→ **Work required**: Your answer should be only the lines below from the one with "nose: (386, 159)" to the one with "right knee: (328, 589)", repeated exactly, ends included.

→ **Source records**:
--

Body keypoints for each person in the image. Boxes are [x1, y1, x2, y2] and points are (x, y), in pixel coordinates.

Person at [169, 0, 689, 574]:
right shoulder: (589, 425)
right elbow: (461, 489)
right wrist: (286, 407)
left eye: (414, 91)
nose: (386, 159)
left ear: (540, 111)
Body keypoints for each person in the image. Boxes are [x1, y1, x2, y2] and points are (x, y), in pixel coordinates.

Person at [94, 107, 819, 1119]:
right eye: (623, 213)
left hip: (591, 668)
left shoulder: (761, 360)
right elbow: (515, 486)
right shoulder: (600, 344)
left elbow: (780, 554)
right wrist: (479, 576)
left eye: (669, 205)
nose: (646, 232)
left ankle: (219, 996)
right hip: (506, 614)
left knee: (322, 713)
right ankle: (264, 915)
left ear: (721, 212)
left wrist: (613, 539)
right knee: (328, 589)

--

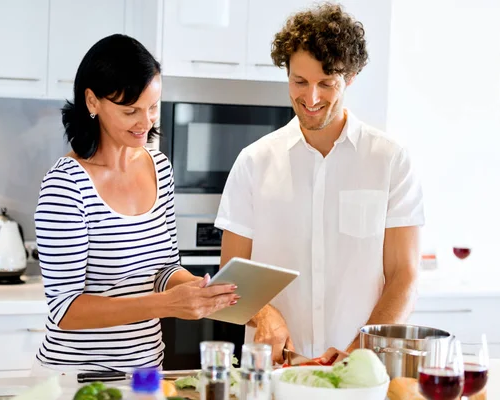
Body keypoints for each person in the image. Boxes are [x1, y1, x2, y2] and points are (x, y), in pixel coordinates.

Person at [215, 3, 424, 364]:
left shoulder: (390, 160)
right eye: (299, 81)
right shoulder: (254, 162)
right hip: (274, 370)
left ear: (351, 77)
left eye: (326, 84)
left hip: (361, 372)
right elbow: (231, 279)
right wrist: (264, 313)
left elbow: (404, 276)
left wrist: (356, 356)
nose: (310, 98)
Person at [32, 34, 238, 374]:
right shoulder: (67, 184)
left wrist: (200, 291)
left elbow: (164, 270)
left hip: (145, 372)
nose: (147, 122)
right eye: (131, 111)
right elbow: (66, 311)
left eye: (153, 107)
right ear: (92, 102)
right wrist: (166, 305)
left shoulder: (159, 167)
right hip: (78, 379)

--

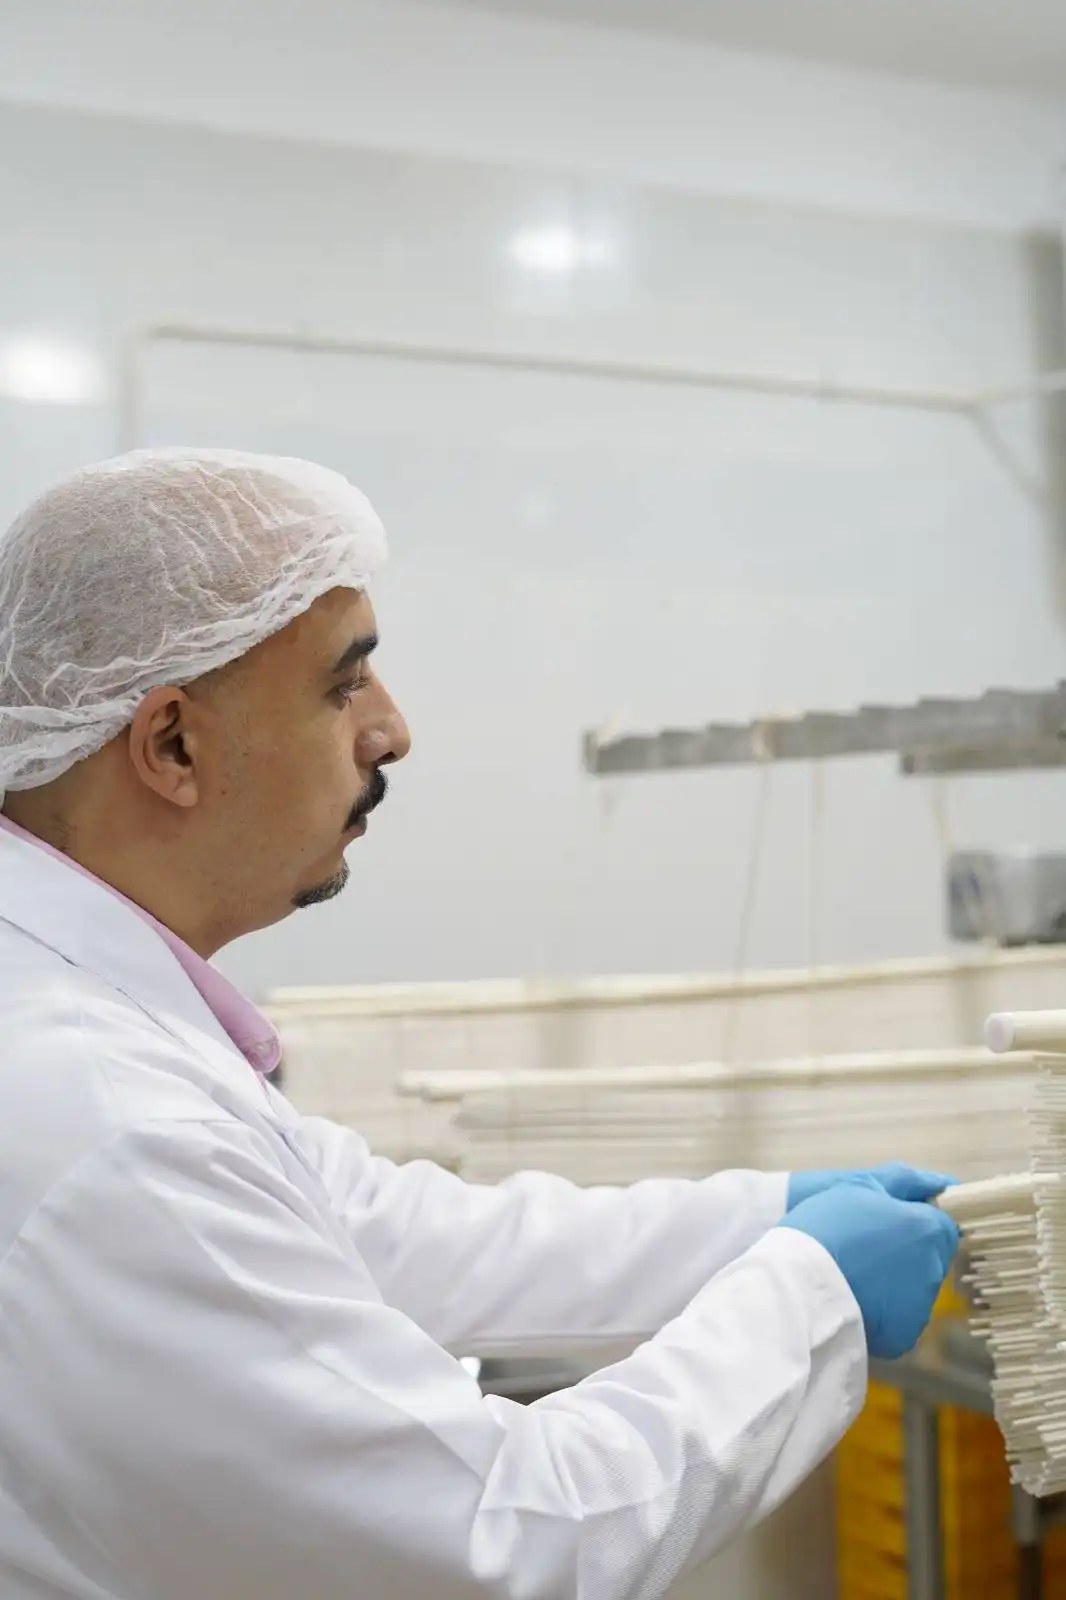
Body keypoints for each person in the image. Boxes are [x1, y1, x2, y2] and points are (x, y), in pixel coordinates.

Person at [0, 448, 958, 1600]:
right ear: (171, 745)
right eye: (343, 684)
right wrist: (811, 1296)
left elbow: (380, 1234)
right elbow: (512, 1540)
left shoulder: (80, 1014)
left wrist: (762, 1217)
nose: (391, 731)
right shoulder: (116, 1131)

--

→ **Your solution**:
nose: (386, 159)
left ear: (540, 111)
Body keypoints for each person in the image. Boxes are [x1, y1, x2, y2] and points are (x, y), in pixel coordinates.

Person at [94, 107, 819, 1119]:
right eye: (623, 213)
left hip: (591, 668)
left shoulder: (761, 360)
right elbow: (515, 486)
right shoulder: (600, 344)
left elbow: (780, 554)
right wrist: (479, 576)
left eye: (669, 205)
nose: (646, 232)
left ankle: (219, 996)
right hip: (506, 614)
left knee: (322, 713)
right ankle: (264, 915)
left ear: (721, 212)
left wrist: (613, 539)
right knee: (328, 589)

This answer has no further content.